How to create new data models
Create a new XSD schema
This section provides detailed instructions for addressing use case UC1.1.
To create a new XSD schema, the following steps need to be observed:
-
Import or define elements
-
Shape structure with patterns
Import or define elements
When working with XML schemas, particularly in relation to semantic artefacts like ontologies or data shapes, managing the imports and namespaces are vital considerations that ensure clarity, reusability, and proper integration of various data models.
When a core vocabulary has defined an associated XSD schema, it is not only easy but also advisable to directly import this schema using the xsd:import statement. This enables seamless reuse and guarantees that any complex types or elements defined within the core vocabulary are integrated correctly and transparently within new schemas.
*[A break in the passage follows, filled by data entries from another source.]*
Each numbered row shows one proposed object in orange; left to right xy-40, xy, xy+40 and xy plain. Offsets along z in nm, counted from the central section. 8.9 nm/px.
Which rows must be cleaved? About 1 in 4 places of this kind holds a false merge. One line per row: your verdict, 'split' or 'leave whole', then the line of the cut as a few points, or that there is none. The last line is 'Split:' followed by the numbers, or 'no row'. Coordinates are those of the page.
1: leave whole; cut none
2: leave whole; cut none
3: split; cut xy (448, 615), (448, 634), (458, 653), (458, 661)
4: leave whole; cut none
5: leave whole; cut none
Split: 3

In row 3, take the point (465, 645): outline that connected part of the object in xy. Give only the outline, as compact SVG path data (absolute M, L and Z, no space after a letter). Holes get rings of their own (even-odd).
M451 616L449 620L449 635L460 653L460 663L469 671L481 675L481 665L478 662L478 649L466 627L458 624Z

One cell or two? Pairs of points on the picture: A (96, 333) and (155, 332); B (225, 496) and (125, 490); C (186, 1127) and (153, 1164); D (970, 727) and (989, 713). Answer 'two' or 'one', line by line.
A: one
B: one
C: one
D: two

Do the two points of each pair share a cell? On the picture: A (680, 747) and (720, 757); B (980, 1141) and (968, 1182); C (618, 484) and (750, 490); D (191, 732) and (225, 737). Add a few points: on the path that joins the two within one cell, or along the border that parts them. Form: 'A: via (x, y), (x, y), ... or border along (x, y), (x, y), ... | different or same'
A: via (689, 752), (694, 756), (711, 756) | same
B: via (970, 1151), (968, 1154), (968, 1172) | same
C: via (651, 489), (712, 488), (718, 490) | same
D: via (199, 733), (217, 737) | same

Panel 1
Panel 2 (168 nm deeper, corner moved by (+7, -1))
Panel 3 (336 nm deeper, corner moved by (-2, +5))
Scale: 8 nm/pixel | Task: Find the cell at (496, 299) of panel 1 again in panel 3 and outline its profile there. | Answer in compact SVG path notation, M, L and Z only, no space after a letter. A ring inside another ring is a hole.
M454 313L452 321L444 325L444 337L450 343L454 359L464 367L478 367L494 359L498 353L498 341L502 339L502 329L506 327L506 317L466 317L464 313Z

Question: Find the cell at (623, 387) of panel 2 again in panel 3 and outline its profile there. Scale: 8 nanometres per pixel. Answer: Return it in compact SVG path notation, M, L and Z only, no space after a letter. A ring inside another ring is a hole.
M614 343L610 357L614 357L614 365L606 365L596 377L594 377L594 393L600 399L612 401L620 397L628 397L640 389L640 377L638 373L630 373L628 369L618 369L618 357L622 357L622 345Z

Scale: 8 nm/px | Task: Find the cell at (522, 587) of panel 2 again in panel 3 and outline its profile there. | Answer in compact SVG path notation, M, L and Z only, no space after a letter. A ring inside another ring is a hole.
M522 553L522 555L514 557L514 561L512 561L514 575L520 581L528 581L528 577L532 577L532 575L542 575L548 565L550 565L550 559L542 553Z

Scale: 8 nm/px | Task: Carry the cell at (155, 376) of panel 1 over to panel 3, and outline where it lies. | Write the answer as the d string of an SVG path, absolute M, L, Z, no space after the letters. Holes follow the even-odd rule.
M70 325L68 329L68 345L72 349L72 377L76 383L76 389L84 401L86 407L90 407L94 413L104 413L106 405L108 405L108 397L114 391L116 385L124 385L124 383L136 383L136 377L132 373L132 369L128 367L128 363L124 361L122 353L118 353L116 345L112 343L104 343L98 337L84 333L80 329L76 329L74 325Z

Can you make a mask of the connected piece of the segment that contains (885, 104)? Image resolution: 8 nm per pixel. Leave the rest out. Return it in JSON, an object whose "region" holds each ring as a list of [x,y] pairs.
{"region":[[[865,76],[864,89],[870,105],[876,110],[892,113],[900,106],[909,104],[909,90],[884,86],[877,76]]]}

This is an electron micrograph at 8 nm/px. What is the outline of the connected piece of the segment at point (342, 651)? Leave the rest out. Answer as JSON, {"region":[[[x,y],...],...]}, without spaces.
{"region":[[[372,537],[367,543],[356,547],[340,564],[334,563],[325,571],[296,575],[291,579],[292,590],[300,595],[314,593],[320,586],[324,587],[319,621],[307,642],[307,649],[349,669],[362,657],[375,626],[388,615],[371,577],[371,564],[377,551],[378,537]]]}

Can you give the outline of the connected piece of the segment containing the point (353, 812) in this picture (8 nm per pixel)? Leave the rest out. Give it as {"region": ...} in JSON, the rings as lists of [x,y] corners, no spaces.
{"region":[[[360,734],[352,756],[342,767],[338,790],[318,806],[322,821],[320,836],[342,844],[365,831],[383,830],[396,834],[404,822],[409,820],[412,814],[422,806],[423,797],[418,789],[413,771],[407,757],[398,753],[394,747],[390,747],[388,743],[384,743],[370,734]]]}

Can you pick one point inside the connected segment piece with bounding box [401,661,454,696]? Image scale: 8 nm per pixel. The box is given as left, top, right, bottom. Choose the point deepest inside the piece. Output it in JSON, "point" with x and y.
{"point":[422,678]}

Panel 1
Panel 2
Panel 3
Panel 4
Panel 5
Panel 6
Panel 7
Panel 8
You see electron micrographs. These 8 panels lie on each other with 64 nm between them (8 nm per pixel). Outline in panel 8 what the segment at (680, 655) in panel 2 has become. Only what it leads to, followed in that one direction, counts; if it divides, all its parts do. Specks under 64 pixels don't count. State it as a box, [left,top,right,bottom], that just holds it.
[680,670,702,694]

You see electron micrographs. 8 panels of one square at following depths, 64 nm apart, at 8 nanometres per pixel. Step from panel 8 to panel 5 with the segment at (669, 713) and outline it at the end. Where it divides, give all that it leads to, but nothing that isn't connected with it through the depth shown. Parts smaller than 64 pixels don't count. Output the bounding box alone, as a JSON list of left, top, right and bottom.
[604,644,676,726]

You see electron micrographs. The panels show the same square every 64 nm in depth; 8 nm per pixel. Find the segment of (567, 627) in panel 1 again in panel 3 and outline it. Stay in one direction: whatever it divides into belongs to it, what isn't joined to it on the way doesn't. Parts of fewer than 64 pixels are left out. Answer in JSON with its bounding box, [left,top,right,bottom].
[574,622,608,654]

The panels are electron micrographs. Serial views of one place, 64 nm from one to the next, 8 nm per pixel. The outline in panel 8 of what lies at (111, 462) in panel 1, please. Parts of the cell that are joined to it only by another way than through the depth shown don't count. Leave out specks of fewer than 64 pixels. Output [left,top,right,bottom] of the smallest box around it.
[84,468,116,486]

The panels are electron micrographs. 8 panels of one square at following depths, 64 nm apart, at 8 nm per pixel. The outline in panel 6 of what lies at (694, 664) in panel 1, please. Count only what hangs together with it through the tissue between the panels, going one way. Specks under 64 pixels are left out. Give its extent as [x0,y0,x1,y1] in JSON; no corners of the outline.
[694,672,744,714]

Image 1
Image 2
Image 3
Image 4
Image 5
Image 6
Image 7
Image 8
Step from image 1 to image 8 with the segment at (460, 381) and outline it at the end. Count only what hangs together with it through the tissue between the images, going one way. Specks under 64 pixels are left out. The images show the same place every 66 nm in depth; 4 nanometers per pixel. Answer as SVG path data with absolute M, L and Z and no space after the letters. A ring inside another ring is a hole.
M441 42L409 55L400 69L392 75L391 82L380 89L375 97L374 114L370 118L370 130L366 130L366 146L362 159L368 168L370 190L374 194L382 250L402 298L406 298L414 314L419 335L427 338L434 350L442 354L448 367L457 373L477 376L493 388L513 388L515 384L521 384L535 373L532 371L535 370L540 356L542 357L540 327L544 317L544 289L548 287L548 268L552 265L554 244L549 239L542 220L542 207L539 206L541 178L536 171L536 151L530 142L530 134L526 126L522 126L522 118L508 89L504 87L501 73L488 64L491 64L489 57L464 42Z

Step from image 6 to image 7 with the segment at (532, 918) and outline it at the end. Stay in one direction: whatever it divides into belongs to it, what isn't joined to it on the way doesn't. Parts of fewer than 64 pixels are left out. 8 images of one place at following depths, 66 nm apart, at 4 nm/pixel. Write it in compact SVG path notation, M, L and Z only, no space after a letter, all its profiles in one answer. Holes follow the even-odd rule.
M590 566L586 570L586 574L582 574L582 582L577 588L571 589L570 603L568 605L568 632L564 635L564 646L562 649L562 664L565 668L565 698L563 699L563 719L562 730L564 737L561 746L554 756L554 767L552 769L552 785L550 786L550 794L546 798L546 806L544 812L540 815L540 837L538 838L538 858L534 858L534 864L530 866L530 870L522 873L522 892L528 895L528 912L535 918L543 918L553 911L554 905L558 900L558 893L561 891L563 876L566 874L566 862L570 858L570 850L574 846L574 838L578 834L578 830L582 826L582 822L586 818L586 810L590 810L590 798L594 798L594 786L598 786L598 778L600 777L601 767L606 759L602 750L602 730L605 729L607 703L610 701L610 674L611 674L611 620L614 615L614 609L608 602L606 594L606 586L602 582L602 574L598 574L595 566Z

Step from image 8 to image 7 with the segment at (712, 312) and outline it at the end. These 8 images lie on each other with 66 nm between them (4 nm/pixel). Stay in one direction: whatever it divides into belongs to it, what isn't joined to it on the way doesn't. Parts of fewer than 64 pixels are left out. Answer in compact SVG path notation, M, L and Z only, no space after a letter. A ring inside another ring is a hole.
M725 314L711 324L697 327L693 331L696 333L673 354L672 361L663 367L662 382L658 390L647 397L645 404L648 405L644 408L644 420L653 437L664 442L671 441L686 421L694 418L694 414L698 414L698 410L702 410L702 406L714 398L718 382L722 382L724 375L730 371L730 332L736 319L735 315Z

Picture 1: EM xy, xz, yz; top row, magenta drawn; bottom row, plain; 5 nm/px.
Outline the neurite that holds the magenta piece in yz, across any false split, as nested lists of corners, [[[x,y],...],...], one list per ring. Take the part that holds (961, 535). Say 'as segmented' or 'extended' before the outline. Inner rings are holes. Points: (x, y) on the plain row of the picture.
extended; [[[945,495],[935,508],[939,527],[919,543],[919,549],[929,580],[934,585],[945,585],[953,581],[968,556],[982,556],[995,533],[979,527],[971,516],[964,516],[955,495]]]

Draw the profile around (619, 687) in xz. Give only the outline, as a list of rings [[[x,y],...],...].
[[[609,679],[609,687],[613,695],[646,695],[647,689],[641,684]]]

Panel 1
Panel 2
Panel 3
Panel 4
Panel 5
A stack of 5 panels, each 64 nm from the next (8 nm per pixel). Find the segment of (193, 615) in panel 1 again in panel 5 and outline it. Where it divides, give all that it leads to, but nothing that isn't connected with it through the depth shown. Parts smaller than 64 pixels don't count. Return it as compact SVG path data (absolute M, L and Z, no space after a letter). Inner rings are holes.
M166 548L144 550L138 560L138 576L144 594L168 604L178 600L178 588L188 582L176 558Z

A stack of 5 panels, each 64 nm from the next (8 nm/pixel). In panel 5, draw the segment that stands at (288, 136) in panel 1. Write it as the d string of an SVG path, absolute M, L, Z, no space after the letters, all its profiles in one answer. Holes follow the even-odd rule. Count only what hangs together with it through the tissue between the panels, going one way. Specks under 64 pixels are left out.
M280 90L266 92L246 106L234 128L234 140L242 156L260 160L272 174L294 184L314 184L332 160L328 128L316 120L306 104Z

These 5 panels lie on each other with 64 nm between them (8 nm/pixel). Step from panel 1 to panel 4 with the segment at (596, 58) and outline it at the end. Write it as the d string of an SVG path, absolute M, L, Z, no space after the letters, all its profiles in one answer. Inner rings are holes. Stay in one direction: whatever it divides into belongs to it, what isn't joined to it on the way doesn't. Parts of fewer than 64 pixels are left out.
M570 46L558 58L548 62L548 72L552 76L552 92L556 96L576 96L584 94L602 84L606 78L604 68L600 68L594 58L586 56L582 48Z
The imported elements are then employed in the definition of a specific document structure. For example, Core Vocabularies are based on DCTERMS [ref], that provides an XML schema, so Core Person could import the DCTERMS XML schema for the usage of AgentType:
In cases where the Core Vocabulary does not provide an XSD schema, it is necessary to create for the reused URIs the corresponding XML element definitions in the new XSD schema. Crucially, these new elements must adhere to the namespace defined by the Core Vocabulary to maintain consistency. For example “AgentType” must be defined within the “http://data.europa.eu/m8g/” namespace of the Core Vocabularies.
Furthermore, when integrating these elements into a new schema, it is essential to reflect the constraints from the core vocabulary’s data shape-specifically, which properties are optional and which are mandatory - within the XSD schema element definitions.
Shape XML document structure
In designing XML schemas, the selection of a design pattern has implications for the reusability and extension of the schema. The Venetian Blind and Garden of Eden patterns stand out as preferable for their ability to allow complex types to be reused by different elements [sem-map].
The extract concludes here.